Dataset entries
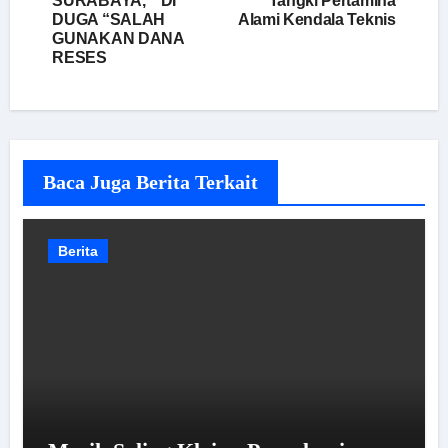
SURABAYA, ” DI
Tangki Pertamina
DUGA “SALAH
Alami Kendala Teknis
GUNAKAN DANA
RESES
Baca Juga Berita Terkait
Berita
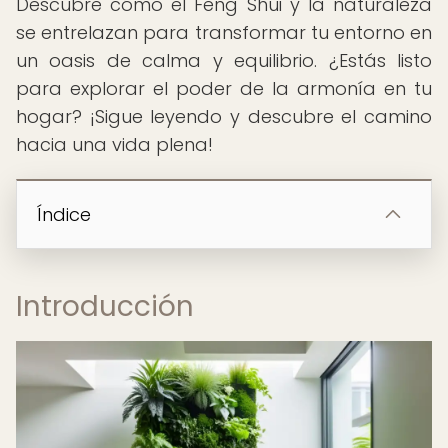
Descubre cómo el Feng Shui y la naturaleza
se entrelazan para transformar tu entorno en
un oasis de calma y equilibrio. ¿Estás listo
para explorar el poder de la armonía en tu
hogar? ¡Sigue leyendo y descubre el camino
hacia una vida plena!
Índice
Introducción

» **YOUR TASK**
In the entries above, find each line that has the word "para". Copy it.

» **SOLUTION**
se entrelazan para transformar tu entorno en
para explorar el poder de la armonía en tu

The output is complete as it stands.